My coursework included field surveys on coral reefs and in seagrass beds, and also in the local human communities. I saw and learned about humans’ complex roles in coastal ecosystems. I learned about ecological issues from professors, park rangers, and others who see and experience them every day.
How did your time abroad impact your beliefs or interests?
My time abroad changed the way I see my field, and how I see the world, in so many ways.
It showed me how complicated natural resource management really is, and made me more aware of and interested in the human aspects of ecology and sustainability. It made me more interested in looking at my field from an international perspective. It challenged how I think of tourism and ecotourism and led me to think critically about tourism’s ecological and social impacts, both positive and negative. It complicated, in a good way, how I think about development organizations and international aid.
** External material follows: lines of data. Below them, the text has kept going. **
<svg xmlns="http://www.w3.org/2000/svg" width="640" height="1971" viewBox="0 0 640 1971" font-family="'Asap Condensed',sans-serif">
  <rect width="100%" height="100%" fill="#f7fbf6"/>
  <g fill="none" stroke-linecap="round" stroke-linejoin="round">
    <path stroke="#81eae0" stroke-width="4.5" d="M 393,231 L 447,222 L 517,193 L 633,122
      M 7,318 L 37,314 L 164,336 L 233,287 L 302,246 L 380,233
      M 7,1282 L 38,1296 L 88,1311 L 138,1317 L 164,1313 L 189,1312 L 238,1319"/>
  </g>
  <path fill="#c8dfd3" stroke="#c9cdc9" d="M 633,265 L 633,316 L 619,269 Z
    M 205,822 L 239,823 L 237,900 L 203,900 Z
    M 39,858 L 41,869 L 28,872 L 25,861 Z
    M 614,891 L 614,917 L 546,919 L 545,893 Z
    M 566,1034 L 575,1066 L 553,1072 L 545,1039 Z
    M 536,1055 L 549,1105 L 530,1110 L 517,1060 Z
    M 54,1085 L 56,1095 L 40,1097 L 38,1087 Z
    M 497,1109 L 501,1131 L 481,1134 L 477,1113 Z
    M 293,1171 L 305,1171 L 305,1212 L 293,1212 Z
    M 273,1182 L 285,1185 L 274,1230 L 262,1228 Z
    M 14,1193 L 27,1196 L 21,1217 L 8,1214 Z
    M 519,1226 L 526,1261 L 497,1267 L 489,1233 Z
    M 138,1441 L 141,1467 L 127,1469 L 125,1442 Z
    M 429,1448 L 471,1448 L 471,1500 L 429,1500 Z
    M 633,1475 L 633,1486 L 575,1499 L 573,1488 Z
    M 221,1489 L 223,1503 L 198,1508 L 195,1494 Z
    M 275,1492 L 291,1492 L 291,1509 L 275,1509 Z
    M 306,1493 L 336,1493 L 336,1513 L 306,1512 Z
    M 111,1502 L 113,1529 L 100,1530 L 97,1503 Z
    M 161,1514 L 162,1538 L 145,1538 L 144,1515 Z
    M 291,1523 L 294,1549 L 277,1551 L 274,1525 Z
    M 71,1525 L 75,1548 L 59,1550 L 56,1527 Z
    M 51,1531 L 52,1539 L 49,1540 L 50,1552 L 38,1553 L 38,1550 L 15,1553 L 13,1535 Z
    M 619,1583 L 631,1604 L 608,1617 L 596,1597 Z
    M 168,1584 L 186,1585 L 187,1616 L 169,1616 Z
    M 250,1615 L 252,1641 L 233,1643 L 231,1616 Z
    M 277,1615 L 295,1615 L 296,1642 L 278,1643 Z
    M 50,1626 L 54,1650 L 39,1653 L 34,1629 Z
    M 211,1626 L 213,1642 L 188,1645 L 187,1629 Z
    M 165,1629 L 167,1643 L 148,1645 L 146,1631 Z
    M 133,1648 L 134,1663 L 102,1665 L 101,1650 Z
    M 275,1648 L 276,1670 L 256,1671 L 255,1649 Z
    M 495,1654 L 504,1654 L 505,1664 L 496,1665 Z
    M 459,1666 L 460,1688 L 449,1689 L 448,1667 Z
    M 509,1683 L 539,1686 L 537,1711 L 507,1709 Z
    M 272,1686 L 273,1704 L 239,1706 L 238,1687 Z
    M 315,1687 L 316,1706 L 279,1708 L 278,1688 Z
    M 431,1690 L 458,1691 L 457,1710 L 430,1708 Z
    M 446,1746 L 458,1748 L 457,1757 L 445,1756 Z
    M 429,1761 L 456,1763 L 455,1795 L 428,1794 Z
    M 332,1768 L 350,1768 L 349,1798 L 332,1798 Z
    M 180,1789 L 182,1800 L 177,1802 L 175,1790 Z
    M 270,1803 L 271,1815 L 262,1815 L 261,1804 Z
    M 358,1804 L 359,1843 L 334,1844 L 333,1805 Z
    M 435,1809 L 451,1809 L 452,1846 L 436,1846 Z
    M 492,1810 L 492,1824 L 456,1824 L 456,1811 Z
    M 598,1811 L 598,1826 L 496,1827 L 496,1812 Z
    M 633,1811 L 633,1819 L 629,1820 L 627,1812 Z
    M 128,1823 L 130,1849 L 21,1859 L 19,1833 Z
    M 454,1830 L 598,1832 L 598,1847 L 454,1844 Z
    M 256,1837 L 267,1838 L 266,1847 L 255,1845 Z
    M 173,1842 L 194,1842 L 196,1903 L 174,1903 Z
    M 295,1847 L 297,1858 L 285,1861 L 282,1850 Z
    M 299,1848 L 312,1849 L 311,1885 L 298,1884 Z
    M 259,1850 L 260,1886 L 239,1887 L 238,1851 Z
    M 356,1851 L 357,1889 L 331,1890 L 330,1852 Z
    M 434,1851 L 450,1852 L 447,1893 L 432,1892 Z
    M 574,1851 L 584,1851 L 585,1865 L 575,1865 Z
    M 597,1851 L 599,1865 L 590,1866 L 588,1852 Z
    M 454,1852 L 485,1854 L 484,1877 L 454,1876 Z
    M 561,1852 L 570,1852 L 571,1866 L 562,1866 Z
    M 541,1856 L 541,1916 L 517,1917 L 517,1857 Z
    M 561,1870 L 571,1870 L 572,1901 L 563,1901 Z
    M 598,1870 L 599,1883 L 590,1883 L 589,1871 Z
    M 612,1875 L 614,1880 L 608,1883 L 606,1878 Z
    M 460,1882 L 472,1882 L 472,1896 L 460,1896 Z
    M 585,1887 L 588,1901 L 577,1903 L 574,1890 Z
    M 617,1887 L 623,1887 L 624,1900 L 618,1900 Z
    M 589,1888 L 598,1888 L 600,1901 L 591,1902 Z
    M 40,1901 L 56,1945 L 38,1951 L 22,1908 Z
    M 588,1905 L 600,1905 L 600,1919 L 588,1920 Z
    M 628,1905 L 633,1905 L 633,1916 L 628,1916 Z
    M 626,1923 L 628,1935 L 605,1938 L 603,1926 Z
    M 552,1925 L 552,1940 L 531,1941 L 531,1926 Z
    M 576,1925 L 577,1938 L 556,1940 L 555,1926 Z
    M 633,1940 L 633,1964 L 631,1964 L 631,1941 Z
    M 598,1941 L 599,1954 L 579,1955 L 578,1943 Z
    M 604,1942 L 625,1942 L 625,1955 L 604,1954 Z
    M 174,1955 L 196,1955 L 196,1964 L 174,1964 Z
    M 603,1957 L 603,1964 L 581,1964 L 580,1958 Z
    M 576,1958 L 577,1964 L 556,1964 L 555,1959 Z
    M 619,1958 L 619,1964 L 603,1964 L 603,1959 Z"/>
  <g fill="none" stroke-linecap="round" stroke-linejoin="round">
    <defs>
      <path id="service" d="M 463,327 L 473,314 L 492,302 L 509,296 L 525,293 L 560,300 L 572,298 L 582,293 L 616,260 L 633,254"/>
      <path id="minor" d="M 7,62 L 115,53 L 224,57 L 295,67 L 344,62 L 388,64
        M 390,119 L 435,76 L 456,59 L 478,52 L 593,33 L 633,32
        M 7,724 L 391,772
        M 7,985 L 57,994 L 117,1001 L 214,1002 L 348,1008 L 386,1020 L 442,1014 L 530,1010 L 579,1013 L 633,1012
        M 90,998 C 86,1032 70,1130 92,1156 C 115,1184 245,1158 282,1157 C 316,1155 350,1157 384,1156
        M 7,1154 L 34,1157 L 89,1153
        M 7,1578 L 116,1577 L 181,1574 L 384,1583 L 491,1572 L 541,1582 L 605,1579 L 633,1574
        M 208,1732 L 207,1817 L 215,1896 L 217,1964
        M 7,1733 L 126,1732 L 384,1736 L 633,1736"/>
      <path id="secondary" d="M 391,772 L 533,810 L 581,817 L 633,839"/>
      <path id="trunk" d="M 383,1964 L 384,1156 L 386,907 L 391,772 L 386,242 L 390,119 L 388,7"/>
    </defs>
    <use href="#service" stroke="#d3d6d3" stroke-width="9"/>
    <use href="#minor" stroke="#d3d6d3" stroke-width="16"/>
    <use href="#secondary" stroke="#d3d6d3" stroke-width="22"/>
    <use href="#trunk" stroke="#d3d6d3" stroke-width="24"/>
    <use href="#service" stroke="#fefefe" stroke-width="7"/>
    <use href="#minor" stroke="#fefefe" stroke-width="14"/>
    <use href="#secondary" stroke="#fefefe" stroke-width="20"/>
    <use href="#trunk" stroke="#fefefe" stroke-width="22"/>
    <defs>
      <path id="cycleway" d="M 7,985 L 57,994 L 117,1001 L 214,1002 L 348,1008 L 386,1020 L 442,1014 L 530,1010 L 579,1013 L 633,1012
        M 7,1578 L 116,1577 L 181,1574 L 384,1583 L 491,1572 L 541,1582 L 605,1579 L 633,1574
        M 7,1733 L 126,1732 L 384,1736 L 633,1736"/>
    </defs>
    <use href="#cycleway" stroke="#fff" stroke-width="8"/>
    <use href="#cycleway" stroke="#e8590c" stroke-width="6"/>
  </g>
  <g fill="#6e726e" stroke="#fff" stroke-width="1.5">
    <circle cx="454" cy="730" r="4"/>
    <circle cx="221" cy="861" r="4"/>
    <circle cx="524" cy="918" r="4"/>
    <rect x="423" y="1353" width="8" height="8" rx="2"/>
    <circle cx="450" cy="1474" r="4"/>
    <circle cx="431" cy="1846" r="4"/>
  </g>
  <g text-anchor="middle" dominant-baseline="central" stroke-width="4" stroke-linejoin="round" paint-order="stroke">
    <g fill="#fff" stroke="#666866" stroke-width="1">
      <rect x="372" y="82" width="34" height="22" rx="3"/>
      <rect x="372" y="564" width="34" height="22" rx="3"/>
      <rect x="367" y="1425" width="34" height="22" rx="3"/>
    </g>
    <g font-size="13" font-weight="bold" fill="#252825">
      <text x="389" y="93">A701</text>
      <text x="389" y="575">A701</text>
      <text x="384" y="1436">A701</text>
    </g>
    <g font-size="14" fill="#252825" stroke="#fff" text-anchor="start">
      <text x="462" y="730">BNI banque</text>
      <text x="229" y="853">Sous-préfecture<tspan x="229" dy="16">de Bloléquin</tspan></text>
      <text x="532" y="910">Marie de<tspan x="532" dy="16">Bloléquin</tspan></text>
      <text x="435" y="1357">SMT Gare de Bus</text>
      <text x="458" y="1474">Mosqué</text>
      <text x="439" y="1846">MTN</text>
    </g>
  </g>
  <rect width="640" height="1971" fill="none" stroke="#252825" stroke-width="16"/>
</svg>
It challenged stereotypes about Africa and also about Islam, that are generally held by people in Western countries, and it made me want to learn so much more about Islamic cultures, and other cultures in general.
What research projects were you able to participate in while abroad? My coursework during the semester included several short, small-group research projects, including surveys of mangroves, monkey populations, and reef fish.
Then, for the last month of the program, I did an independent research project on sea cucumber farming. This practice has begun globally in response to the overharvesting of wild populations, but these farms are new to Zanzibar. My project involved measuring the sea cucumber population and size distribution at two farms, and interviewing fishers and other community members to learn about the role of sea cucumbers in the community.
I shared my results with the farmer in hopes that he can use the information. I also wrote a project report that will hopefully help sea cucumber farming to spread in Zanzibar, benefiting sea cucumbers as well as the people that could earn income from farming them.